Now I am not suggesting associations should adopt a similarly sociopathic approach to analyzing members’ expressed needs and desires.  But a healthy skepticism that insists on validating what the members say they want with some objective and independent data before committing to a course of action can help the organization avoid sometimes costly strategic, marketing or policy mistakes.

My members (who create the official record of court and deposition proceedings) are engaged daily in capturing eyewitness testimony, most of it delivered with intense sincerity and conviction.  But any judge, lawyer or law enforcement officer will tell you that eyewitness testimony is notoriously unreliable.  Everybody lies, House would say.  And the fact that the witness is convinced to their very core that they saw exactly what they say they saw doesn’t change the fact that the reality is often very different. You need to look harder and go further.
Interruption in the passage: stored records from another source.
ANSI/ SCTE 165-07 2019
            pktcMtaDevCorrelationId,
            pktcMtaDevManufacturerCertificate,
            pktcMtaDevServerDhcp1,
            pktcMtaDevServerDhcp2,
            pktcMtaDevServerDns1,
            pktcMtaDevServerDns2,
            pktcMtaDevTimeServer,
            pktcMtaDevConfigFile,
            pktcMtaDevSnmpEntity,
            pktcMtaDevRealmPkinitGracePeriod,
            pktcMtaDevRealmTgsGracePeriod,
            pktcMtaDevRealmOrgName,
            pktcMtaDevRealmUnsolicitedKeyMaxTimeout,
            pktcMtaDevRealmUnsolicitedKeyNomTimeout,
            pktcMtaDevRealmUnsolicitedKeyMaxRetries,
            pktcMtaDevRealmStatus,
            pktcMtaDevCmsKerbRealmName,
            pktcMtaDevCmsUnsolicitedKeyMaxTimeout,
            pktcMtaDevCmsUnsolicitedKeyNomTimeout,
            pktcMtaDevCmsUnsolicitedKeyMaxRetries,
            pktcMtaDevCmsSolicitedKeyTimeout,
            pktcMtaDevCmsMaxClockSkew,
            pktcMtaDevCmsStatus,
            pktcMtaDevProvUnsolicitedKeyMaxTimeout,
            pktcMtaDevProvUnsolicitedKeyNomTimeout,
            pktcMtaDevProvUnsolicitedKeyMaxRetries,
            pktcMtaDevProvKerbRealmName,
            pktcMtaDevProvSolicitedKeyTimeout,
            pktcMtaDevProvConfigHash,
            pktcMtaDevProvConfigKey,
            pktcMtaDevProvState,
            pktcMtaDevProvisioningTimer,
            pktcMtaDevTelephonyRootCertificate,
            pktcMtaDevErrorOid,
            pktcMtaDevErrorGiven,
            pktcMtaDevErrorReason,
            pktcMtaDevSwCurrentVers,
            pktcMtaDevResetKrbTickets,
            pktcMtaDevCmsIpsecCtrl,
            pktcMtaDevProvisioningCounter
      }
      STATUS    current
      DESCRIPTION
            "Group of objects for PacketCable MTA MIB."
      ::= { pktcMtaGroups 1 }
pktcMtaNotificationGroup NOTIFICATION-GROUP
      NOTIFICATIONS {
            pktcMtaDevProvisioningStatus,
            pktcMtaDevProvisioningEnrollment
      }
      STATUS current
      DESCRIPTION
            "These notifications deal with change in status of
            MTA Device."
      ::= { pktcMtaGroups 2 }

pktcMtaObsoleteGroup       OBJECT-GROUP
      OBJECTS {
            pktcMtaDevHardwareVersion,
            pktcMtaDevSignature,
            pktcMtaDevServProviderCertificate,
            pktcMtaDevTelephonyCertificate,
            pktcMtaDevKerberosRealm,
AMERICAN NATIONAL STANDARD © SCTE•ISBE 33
Who among us hasn’t been there?  Whenever asked, members at my association consistently say that the kind of programming they would most like to see more of are sessions on ethics.  Yet when offered, those sessions are equally consistent in being the most under-attended.

Ronald Reagan’s famous dictum “trust, but verify,” is a perhaps a kinder and gentler statement of the same principle.  It doesn’t mean we shouldn’t listen to members or that we should stop asking for their input.  But in our market research and strategic analysis, we would all do well to look further and to demand some additional,  reliable and verifiable data before building our grand plans.